La escritora colombiana es abordada una vez más por su compatriota Robinson Quintero Ossa. La cama es el centro gravitacional de este ejercicio.
Sobre la poesía de María Mercedes Carranza
Una cama es una cama es una cama
En su memoria
Por Robinson Quintero Ossa
“Una rosa es una rosa es una rosa”
Gertrude Stein
En la poesía de María Mercedes Carranza, la cama espera el sonido de la llave que gira en la puerta de entrada de su casa para dar comienzo a una ceremonia habitual con la recién llegada.
La cama está en el centro de la habitación y del poema, es ámbito reservado y confiable, pero a la vez, amenazado y zozobrante.
La cama se sugiere en distintos momentos del día. En la mañana: “Se mezclan al amanecer,/ el desorden de las cobijas/ y un sabor espeso en la boca”. En la tarde: “A través de una luz irreal/ -la cortina azul de la habitación/ cerrada a media tarde-/ se acerca a la cama”. En la noche: “Me ilumina aquel luminoso/ “has sido mi compañera de camino”/ dicho en la sombra de la alcoba/ por una voz que hoy es ceniza”.

### [Completa lo siguiente]
- a) Según el texto sobre la poesía de María Mercedes Carranza, ¿dónde está la cama?
- b) Transcribe del texto sobre la poesía de María Mercedes Carranza el pasaje que va desde "Gertrude Stein" hasta "amenazado y zozobrante.".

### [Entradas proporcionadas]
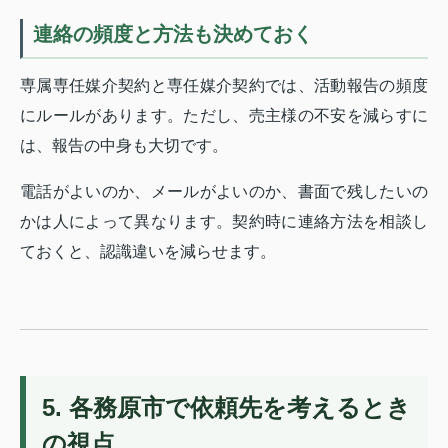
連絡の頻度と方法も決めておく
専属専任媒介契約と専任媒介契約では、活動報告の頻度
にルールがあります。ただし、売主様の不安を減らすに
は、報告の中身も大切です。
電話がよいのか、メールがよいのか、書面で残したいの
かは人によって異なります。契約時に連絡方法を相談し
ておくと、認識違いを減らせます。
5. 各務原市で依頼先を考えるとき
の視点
---
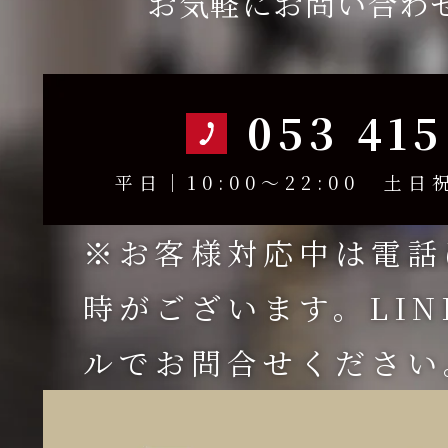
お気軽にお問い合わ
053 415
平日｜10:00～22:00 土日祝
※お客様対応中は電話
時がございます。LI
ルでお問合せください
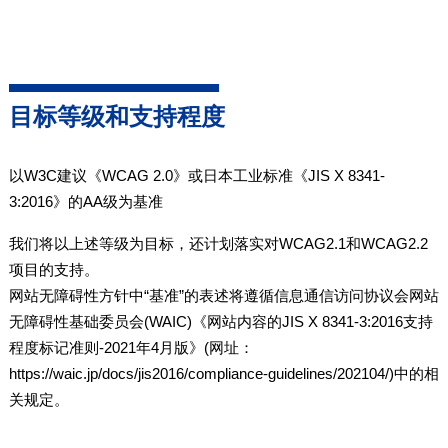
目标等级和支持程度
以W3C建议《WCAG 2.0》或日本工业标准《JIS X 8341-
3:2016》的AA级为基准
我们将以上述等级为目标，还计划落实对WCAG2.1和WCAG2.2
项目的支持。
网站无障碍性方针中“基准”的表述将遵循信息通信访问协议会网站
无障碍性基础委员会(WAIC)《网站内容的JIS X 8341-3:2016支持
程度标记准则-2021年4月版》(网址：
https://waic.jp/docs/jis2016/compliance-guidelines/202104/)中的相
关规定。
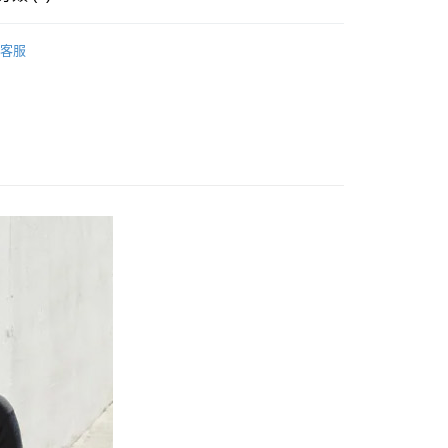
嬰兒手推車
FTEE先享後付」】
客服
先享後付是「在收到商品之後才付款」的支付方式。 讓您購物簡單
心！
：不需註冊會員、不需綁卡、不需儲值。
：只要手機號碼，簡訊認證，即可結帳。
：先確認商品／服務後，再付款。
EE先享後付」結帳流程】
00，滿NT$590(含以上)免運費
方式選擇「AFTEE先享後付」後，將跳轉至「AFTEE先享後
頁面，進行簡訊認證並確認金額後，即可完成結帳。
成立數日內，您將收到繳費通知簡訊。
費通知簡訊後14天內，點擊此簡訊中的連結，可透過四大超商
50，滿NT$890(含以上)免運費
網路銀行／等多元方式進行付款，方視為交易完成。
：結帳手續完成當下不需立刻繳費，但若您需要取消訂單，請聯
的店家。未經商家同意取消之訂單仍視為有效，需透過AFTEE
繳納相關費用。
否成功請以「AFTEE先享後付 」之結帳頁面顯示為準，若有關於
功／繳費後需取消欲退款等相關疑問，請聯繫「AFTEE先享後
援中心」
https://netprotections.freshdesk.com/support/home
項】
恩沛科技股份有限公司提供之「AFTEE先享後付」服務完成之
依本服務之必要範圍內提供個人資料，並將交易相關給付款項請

### [Respuestas escritas]
- a) En el centro de la habitación y del poema.

- b)
Gertrude Stein
En la poesía de María Mercedes Carranza, la cama espera el sonido de la llave que gira en la puerta de entrada de su casa para dar comienzo a una ceremonia habitual con la recién llegada.
La cama está en el centro de la habitación y del poema, es ámbito reservado y confiable, pero a la vez, amenazado y zozobrante.